Prof. Dr. İsmet Çetin; “Türkistan sahasından gelip Türkiye'nin muhtelif beldelerine yerleşen dervişler, Yunus Emre'nin yaşadığı dönemde çok yönlü insanlardı. Toplumun öncüleri olan bu dervişlerden bazıları gazilerle beraber fetihlere katılıyor, yerleştikleri beldelerde kurdukları tekke ve zaviyelerinin çevresindeki topluma yerleşik hayatın gereklerini, tarım toplumunun hayat tarzını öğretiyor, onlara öncülük ediyorlardı. Onlar, gerektiğinde çiftçi, asker, esnaf, zanaatkâr oluyor, toplumun yeni hayata uyumunu, ahenkli bir toplumsal yapı oluşturmaya gayret ediyorlardı. Bu yapılarıyla da toplumun saygısını kazanıyorlardı. Yunus Emre, böyle bir sosyal çevrede, Türkiye'nin en hareketli olduğu dönemlerden birinde yaşadı” dedi.
“Yunus Emre, Önder ve Karizmatik Bir Şahsiyettir”
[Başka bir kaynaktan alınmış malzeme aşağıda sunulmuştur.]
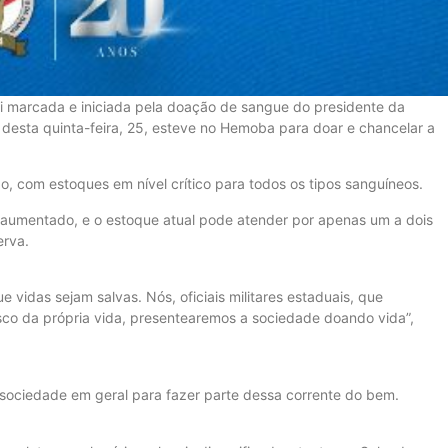
oi marcada e iniciada pela doação de sangue do presidente da
desta quinta-feira, 25, esteve no Hemoba para doar e chancelar a
com estoques em nível crítico para todos os tipos sanguíneos.
aumentado, e o estoque atual pode atender por apenas um a dois
erva.
 vidas sejam salvas. Nós, oficiais militares estaduais, que
sco da própria vida, presentearemos a sociedade doando vida”,
 sociedade em geral para fazer parte dessa corrente do bem.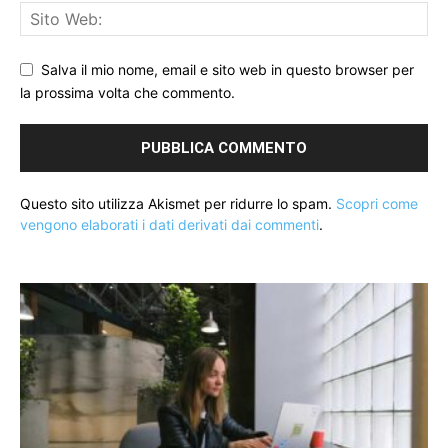
Salva il mio nome, email e sito web in questo browser per
la prossima volta che commento.
Questo sito utilizza Akismet per ridurre lo spam.
Scopri come
vengono elaborati i dati derivati dai commenti
.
Prof. Dr. Çetin, “Önder ve karizmatik şahsiyetlerden biri olarak Yunus Emre; toplumsal tecrübeler, dönemin bilgileriyle donatılmış, toplumun zihniyet dünyasının yarattığı dinî-mitik anlatılarla zenginleştirilmiş, her an mücadele eden ve mücadele etmeye hazır bir karakter yaratmıştır. “Ben” merkezli “Biz” bilinciyle hareket eden Yunus Emre, yetiştiği dönem itibariyle dinamik, mücadeleci, toplumun aydınlanması için çaba gösteren, ahlakçı bir şahsiyettir” şeklinde açıklamalarda bulundu.
Yunus'un düşünce dünyası ile ilgili olarak da Prof. Dr. Çetin şunları söyledi: “İnsanoğlu, beşeri anlamda varlığını idrak ettiği, akıl yoluyla algılayıp yorumladığı yaratılmış olmanın bilincine ulaşmasıyla yaratılışının hikmetini de kavradığı bir dünya tasavvur eder. Dünya; görünen-görünmeyen, soyut-somut bütün varlıkların yaratıldığı âlem olarak anlamlandırılır. Dünyayı, sorumluluk yüklenme bakımından iyi-kötü, güzel-çirkin yanlarıyla kabul eden Yunus Emre, bu karşıtlıkların nefsin kontrolü için sınanma mekânı olarak tasvir eder.” Konferans dilek ve temennilerle son buldu.